The middleware will pass those data down to the service as headers. More details on the architecture of that setup is described in the authentication middleware documentation.
Setting up credentials
Admin Token
For a default installation of Keystone, before you can use the REST
API, you need to define an authorization token. This is configured in
keystone.conf
file under the section
[DEFAULT]
. In the sample file provided with the Keystone
project, the line defining this token is:
[DEFAULT]
admin_token = ADMIN
A "shared secret" that can be used to bootstrap Keystone. This token does not represent a user, and carries no explicit authorization. To disable in production (highly recommended), remove AdminTokenAuthMiddleware from your paste application pipelines (for example, in keystone-paste.ini)
Setting up projects, users, and roles
You need to minimally define a project, user, and role to link the project and user as the most basic set of details to get other services authenticating and authorizing with Keystone.
You will also want to create service users for nova, glance, swift,
etc. to be able to use to authenticate users against Keystone. The
auth_token
middleware supports using either the shared
secret described above as admin_token or
users for each service.
See configuration
for a walk through on how to create projects, users, and roles.
Setting up services
Creating Service Users
To configure the OpenStack services with service users, we need to
create a project for all the services, and then users for each of the
services. We then assign those service users an admin
role
on the service project. This allows them to validate tokens - and to
authenticate and authorize other user requests.
Create a project for the services, typically named
service
(however, the name can be whatever you choose):
$ openstack project create service
Create service users for nova
, glance
,
swift
, and neutron
(or whatever subset is
relevant to your deployment):
$ openstack user create nova --password Sekr3tPass --project service
Repeat this for each service you want to enable.
Create an administrative role for the service accounts, typically
named admin
(however the name can be whatever you choose).
For adding the administrative role to the service accounts, you'll need
to know the name of the role you want to add. If you don't have it
handy, you can look it up quickly with:
$ openstack role list
Once you have it, grant the administrative role to the service users.
This is all assuming that you've already created the basic roles and
settings as described in configuration
:
$ openstack role add admin --project service --user nova
Defining Services
Keystone also acts as a service catalog to let other OpenStack systems know where relevant API endpoints exist for OpenStack Services. The OpenStack Dashboard, in particular, uses this heavily - and this must be configured for the OpenStack Dashboard to properly function.

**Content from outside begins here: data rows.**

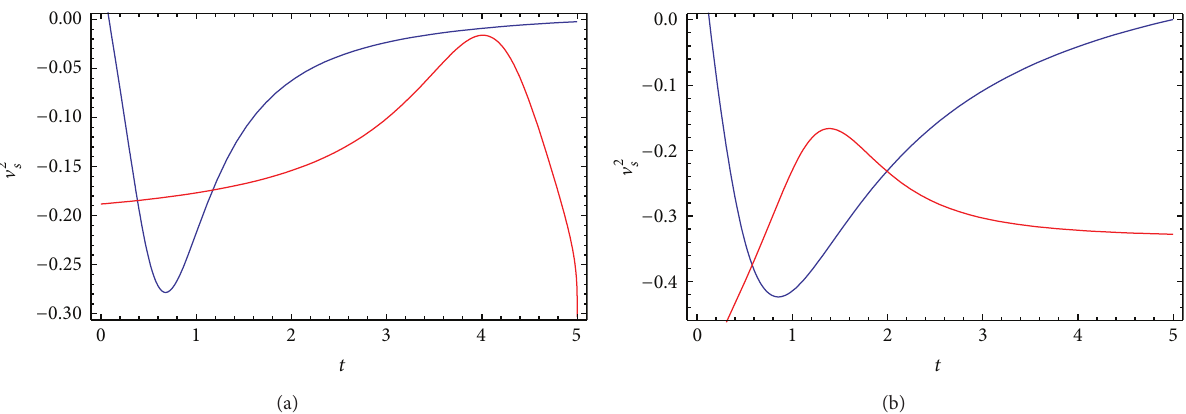
Figure 4: ((a) and (b)) The variations of V 2 𝑠 against 𝑡 for ECHDE and ECNADE models. Blue line represents type I model and red line represents type II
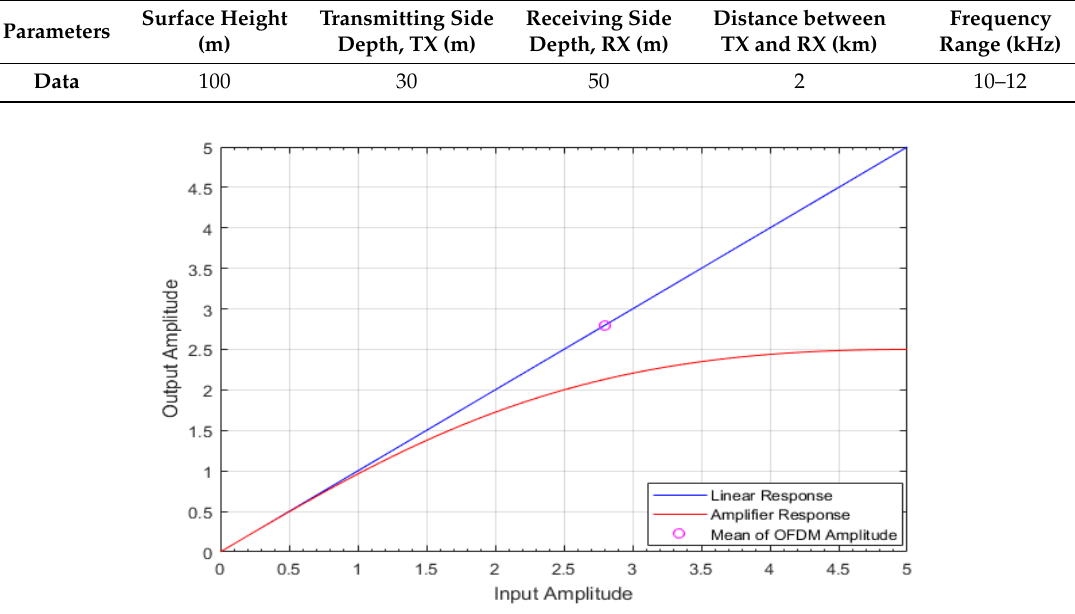
Figure 6. Power amplifier (PA) solid-state model used at the transmitter.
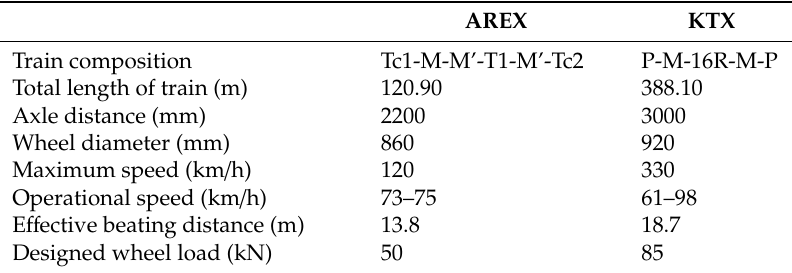
Table 1. Properties of the tested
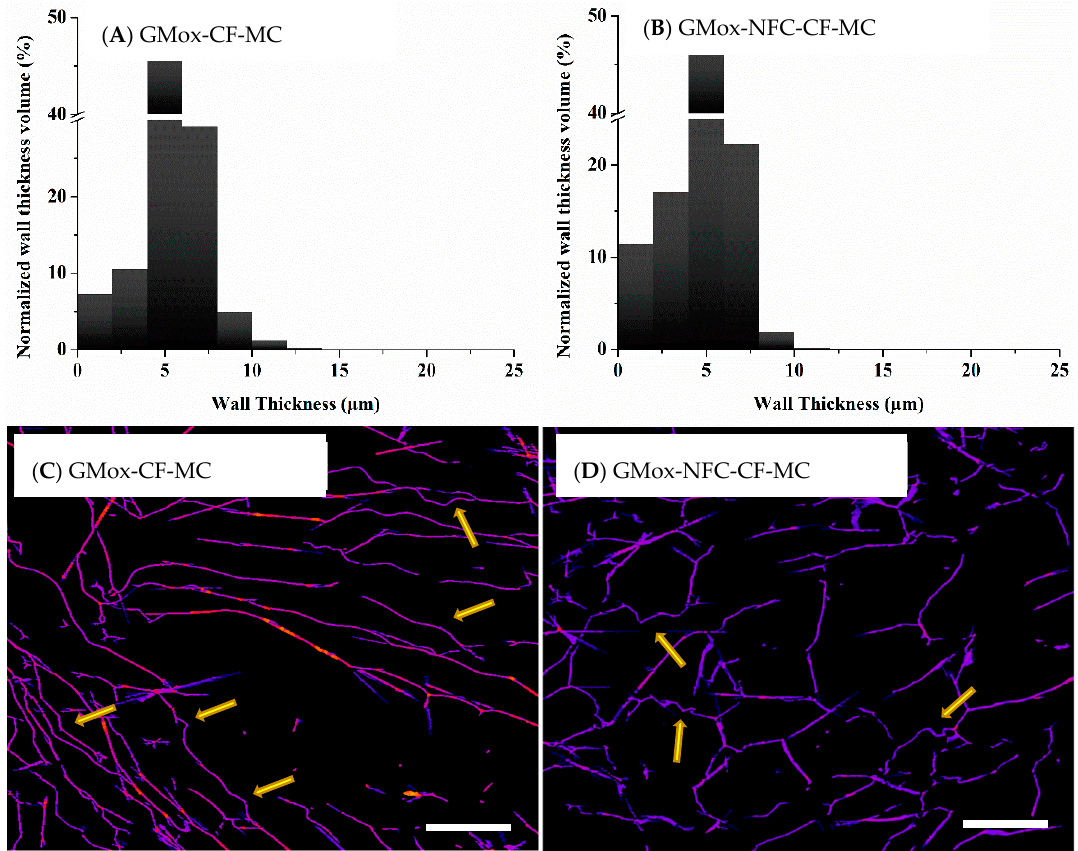
Figure 10. Volume-weighted pore-wall thickness distribution of ( A ) GMox and ( B ) GMox-NFC. Segmented middle slice (s1080/2160) from the local thickness map of ( C ) GMox and ( D ) GMox-NFC for pore-wall thickness distribution. Aerogels were prepared by the conventional freezing (CF) method. MC = mechanically compressed. The scale bar in C and D is 100 μ m. Arrows indicate the observed buckling effect.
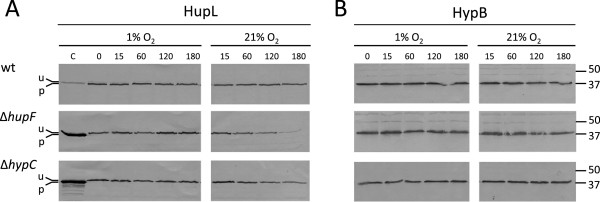
Effect of HupF on HupL stability under high oxygen tensions. Time course of immunodetection of HupL (panel A) and HypB (panel B) proteins in cell crude extracts from cultures previously induced for hydrogenase activity and then bubbled with 1% O2 or air (21% O2) for the indicated periods of time (min). Top, medium, and bottom panels correspond to cell extracts from R. leguminosarum UPM1155 derivative strains harboring plasmids pALPF1 (wt), pALPF5 (ΔhupF), and pALPF14 (ΔhypC), respectively. Conditions of SDS-PAGE and loading are as in Figure 
2. Lanes labelled as 0 contain control crude extracts harboring either unprocessed HupL from UPM1155(pALPF14) (ΔhypC), in top panel, or processed HupL from UPM1155(pALPF14) (wt), in medium and bottom panels as controls. Marks on the left margins indicate the position of the unprocessed (u, 66 kDa) and processed (p, 65 kDa) forms of HupL in panel A, and marks on the right margins indicate the position of molecular weight markers.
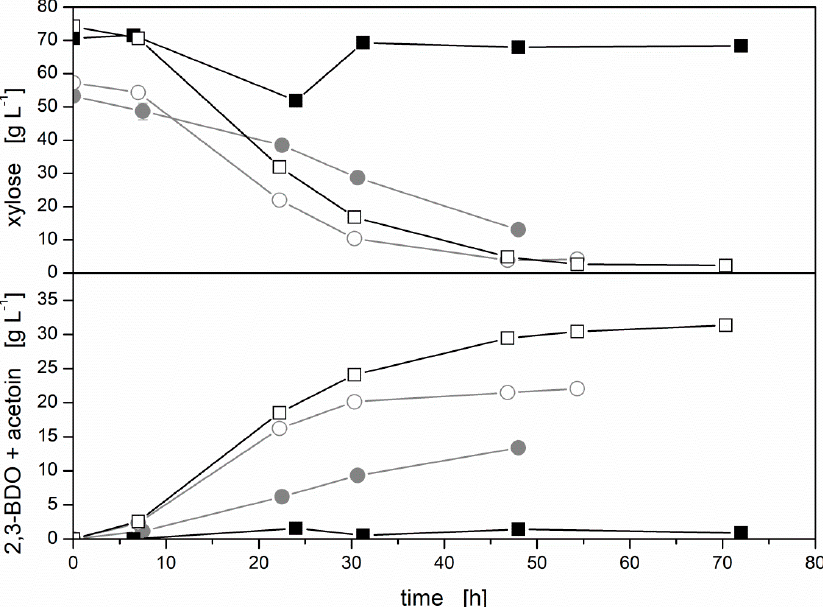
Figure 4. Production of 2,3-BDO and acetoin using two different concentrated birch wood hydroly- sates: ultrafiltrate (UF, black, closed square), acetate reduced UF (black, open square), nanofiltrate (NF, grey, closed circle), acetate reduced NF (grey, open circle). Cultivation of B. vallismortis B-14891 using UF and NF was performed in duplicates in 24 well microtiter plates at 37 °C and 320 rpm and using acetate reduced UF and NF in 250 mL reactor with aeration rate of 25 sL h − 1 air, an agitation speed of 300 rpm and an initial pH of 6.6 ± 0.1 and pH control at pH 5.8 with 4 M NaOH during the cultivation. Essential media compounds were added.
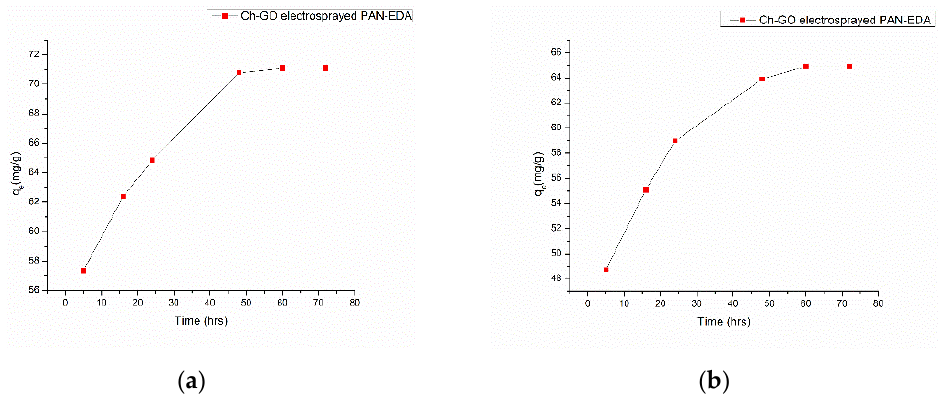
Figure 10. The absorption capacity for ( a ) MB and ( b ) CR as a function of contact time at tempera- ture = 300 K, pH = 7, and adsorbent dosage = 5 mg.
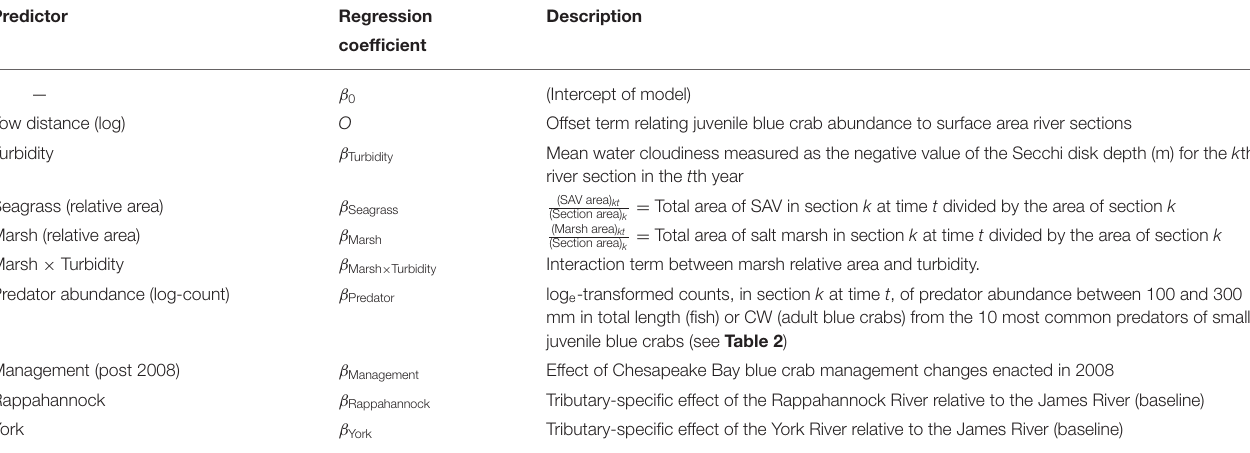
TABLE 1 | Descriptions of predictors used in all initial models.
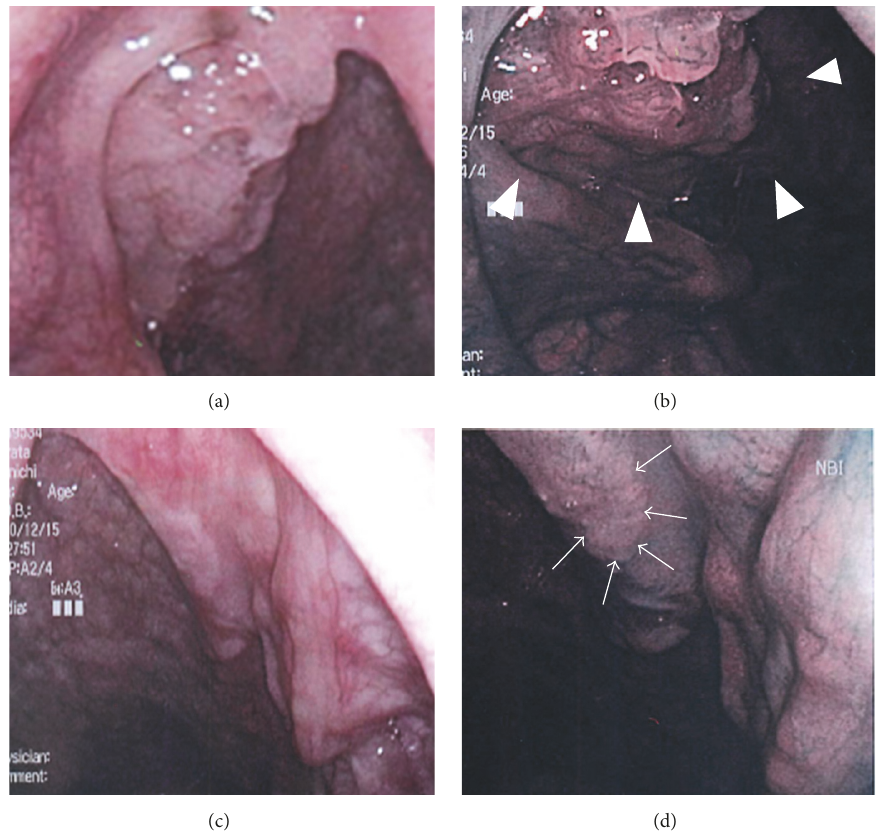
Figure 1: Endoscopic findings of palatine tonsils. The lesion could not be clearly visualized using conventional endoscopy ((a) right tonsil; (c) left tonsil). NBI enhanced an irregular surface and abnormal vascular proliferation ((b) right tonsil; (d) left tonsil).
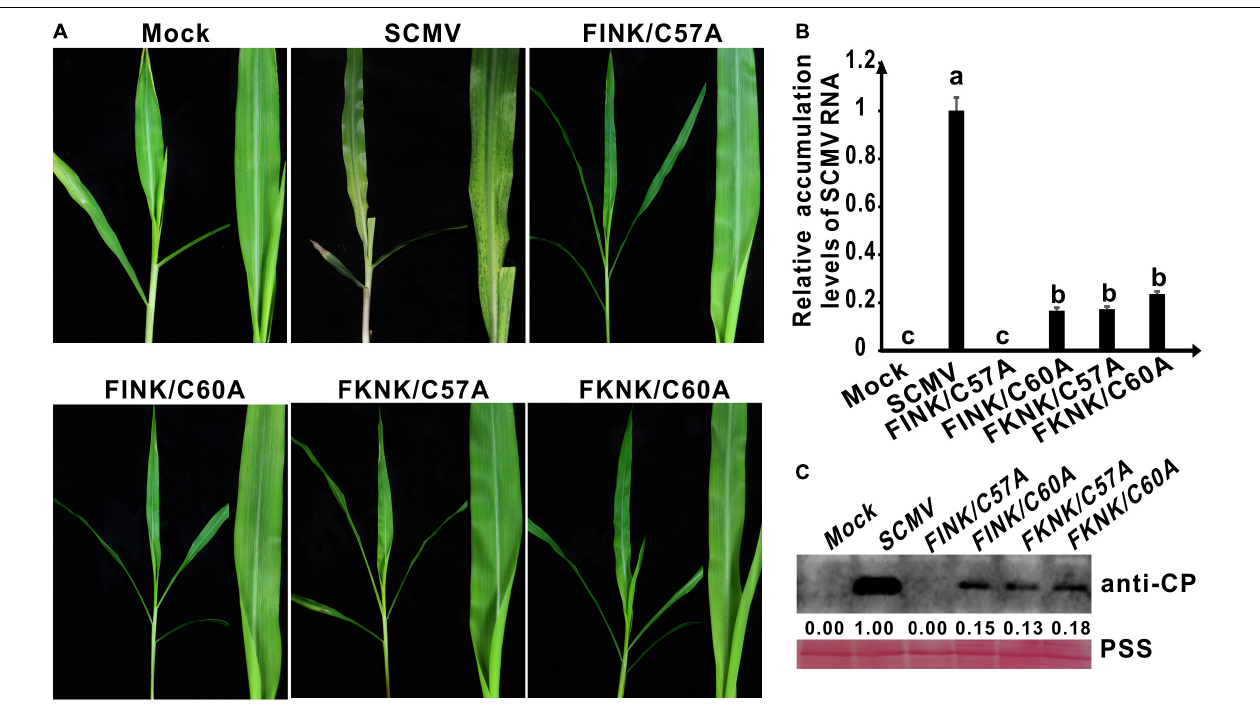
FIGURE 3 | Symptoms and accumulation levels of SCMV double-mutants in maize plants. (A) Symptoms of wild-type SCMV and its double-mutants in maize plants at 10 dpi. Mock, the maize plants inoculated with the empty vector pCB301-Rz. SCMV, the maize plants infected with wild-type SCMV. FINK/C60A, the conserved C 60 was mutated to A residues and R 184 was mutated to I residues in SCMV HC-Pro. FKNK/C57A, the conserved C 57 were mutated to A residues and R 184 were mutated to K residues in SCMV HC-Pro. FKNK/C60A, the conserved C 60 was mutated to A residues and R 184 were mutated to K residues in SCMV HC-Pro. (B) The wild-type and mutant SCMV RNA accumulation levels in the upper leaves of maize plants at 10 dpi. (C) Western blotting analysis of the wild type and mutant SCMV accumulation levels in the upper leaves of maize plants at 10 dpi. The ponceau S staining (PSS) shows sample loadings. Band intensities were measured using the ImageJ software. Numbers indicated the accumulation levels of SCMV CP normalized to PSS staining. The experiments were repeated thrice independently. The statistical analyses as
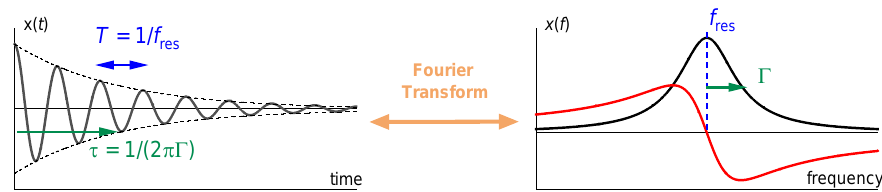
f x ( f ) x( t ) res T = 1/ f res Fourier Γ Transform τ = 1/(2 πΓ ) frequency time Figure 5. The time trace in ring-down and the resonance curve as a function of frequency are related to each other by a Fourier transform. The resonance parameters (mostly f res and Γ or D ) can be obtained from both sets of data. The precision is similar.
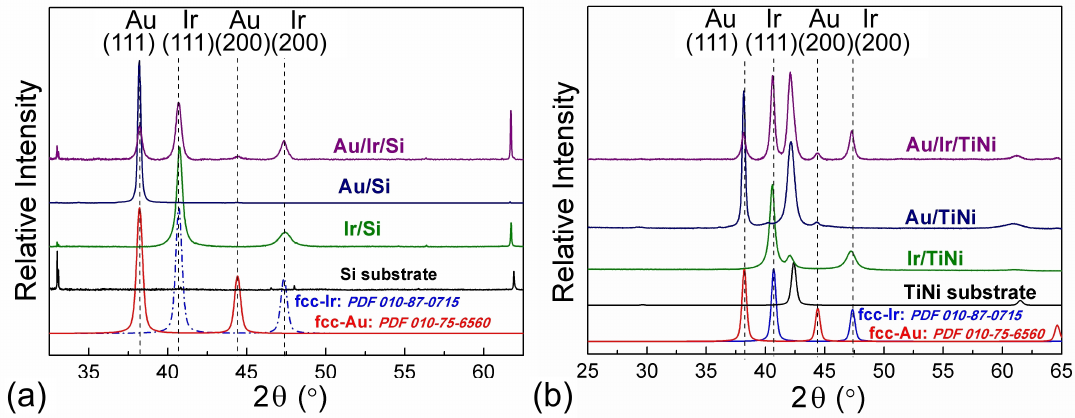
Figure 4 Figure 4. Diffraction patterns of Ir, Au, and Au/Ir samples deposited in the same MOCVD experiments on ( a ) Si; ( b ) TiNi. [(CH 3 ) 2 Au(thd)] was chosen as a volatile precursor for subsequent deposition of discrete gold film [46]. In the same experiment, Si and TiNi wafers were used as substrates as well as Ir/Si and Ir/TiNi samples described above. The results of studying the obtained samples (Au/Si, Au/TiNi, Au/Ir/Si, and Au/Ir/TiNi) using XRD and SEM are shown in Figures 4 and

The endpoints for these services are defined in a template, an
example of which is in the project as the file
etc/default_catalog.templates
.
Keystone supports two means of defining the services, one is the catalog template, as described above - in which case everything is detailed in that template.
The other is a SQL backend for the catalog service, in which case after Keystone is online, you need to add the services to the catalog:
$ openstack service create compute --name nova \
--description "Nova Compute Service"
$ openstack service create ec2 --name ec2 \
--description "EC2 Compatibility Layer"
$ openstack service create image --name glance \
--description "Glance Image Service"
$ openstack service create identity --name keystone \
--description "Keystone Identity Service"
$ openstack service create object-store --name swift \
--description "Swift Service"
Setting Up Auth-Token Middleware
The Keystone project provides the auth-token middleware which validates that the request is valid before passing it on to the application. This must be installed and configured in the applications (such as Nova, Glance, Swift, etc.). The authentication middleware documentation describes how to install and configure this middleware.